The skin of humans and animals is colonized by commensal and pathogenic fungi and bacteria that share this ecological niche and have established microbial interactions. Malassezia are the most abundant fungal skin inhabitant of warm-blooded animals and have been implicated in skin diseases and systemic disorders, including Crohn’s disease and pancreatic cancer. Flavohemoglobin is a key enzyme involved in microbial nitrosative stress resistance and nitric oxide degradation. Comparative genomics and phylogenetic analyses within the Malassezia genus revealed that flavohemoglobin-encoding genes were acquired through independent horizontal gene transfer events from different donor bacteria that are part of the mammalian microbiome. Through targeted gene deletion and functional complementation in Malassezia sympodialis, we demonstrated that bacterially derived flavohemoglobins are cytoplasmic proteins required for nitric oxide detoxification and nitrosative stress resistance under aerobic conditions. RNA-sequencing analysis revealed that endogenous accumulation of nitric oxide resulted in up-regulation of genes involved in stress response and down-regulation of the MalaS7 allergen-encoding genes. Solution of the high-resolution X-ray crystal structure of Malassezia flavohemoglobin revealed features conserved with both bacterial and fungal flavohemoglobins. In vivo pathogenesis is independent of Malassezia flavohemoglobin. Lastly, we identified an additional 30 genus- and species-specific horizontal gene transfer candidates that might have contributed to the evolution of this genus as the most common inhabitants of animal skin.

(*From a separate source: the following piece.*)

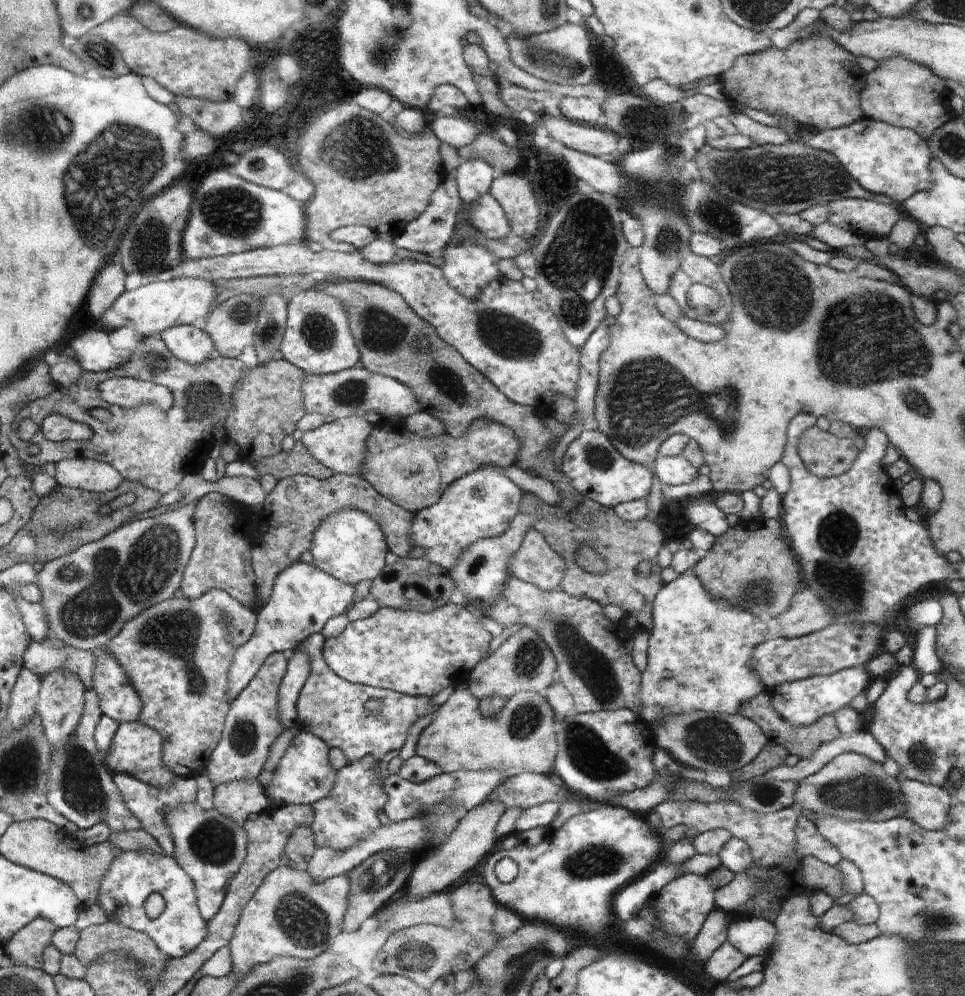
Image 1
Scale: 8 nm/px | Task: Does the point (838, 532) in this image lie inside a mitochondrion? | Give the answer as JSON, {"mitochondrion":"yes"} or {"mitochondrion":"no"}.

人类和动物的皮肤被共有的，致病的真菌和细菌殖民，这些真菌和细菌共享这种生态位并建立了微生物相互作用。马拉色霉菌是温血动物中最丰富的真菌皮肤居民，与皮肤病和全身性疾病有关，包括克罗恩氏病和胰腺癌。黄素血红蛋白是参与微生物抗亚硝化应激和一氧化氮降解的关键酶。马拉色菌内的比较基因组学和系统发育分析属揭示黄素血红蛋白编码基因是通过来自不同供体细菌的独立水平基因转移事件而获得的，这些供体细菌是哺乳动物微生物组的一部分。通过有针对性的基因缺失和功能互补在马拉色sympodialis，我们表明，细菌来源flavohemoglobins是在有氧条件下的一氧化氮解毒和亚硝化应激抗性所需的胞质蛋白。RNA测序分析显示，一氧化氮的内源性积累导致与应激反应有关的基因上调，而MalaS7过敏原编码基因下调。马拉色菌属的高分辨率X射线晶体结构的解决方案黄素血红蛋白揭示了细菌和真菌黄素血球蛋白均保守的特征。体内发病机理独立于马拉色黄素血红蛋白。最后，我们确定了另外30个属和种特定的水平基因转移候选物，这些候选物可能是该属作为动物皮肤最常见的种群而进化的原因。